Sometimes the tendency to wear your heart on your sleeve, to openly express your emotions, can be suffocated by the medical profession. But wearing your heart on your back is becoming increasingly appreciated.
The Walking Gallery is “the Gallery that walks. The Patients that wear our stories on our back” (Holliday).
It’s this revolutionary idea that art can provide a window into the patient experience, one that can be displayed by the clothes on a person’s back. This offers mobility to art, a method of transportation that escapes the confinements of wall hangings and pervades into inevitable lines of vision. This increased accessibility allows “patients,” as embodied by this artwork, to enter into places and discussions that they have never before been a part of. Now, patient experiences can be visible and actively remembered in the decision spaces that often influence but do not include patients.
The work of Regina Holliday, the artist who brought this exhibit of sorts to life, is inspirational. She not only has a way with art, but also a way with language: her overwhelmingly powerful talk at Stanford incredibly moved me, and she has piqued my interest in exploring the place of art in medicine. Holliday is one of the first artists that I’ve come across in the field of patient advocacy, and her creations have gathered incredible force for this movement.

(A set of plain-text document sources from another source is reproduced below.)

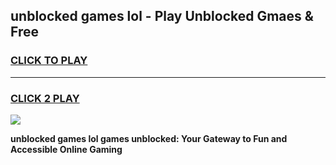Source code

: 
## unblocked games lol - Play Unblocked Gmaes & Free
<h3>
<a href="https://news.freeplayer.one?title=unblocked_games_lol&ref=16F">CLICK TO PLAY</a></h3>
<hr>

<h3>
<a href="https://news.freeplayer.one?title=unblocked_games_lol&ref=16F">CLICK 2 PLAY</a>
  
</h3>

<a href="https://news.freeplayer.one?title=unblocked_games_lol&ref=16F/"><img src="https://clearcache.store/games.png"></a>


**unblocked games lol games unblocked: Your Gateway to Fun and Accessible Online Gaming**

What I love about the Walking Gallery is that it takes a step forward to putting a story to the patient experience. These jackets and the images that they bear evoke emotions buried within medicine. And The Walking Gallery is not limited to patients: physicians, policy makers, and others associated with health care all have stories to share. Despite the distinct roles in medicine, art overcomes these boundaries with brushstrokes and splashes of color. We can wear our experiences, the good and the bad and the in-between, the joys and sorrows, the triumphs and trials. Boldly.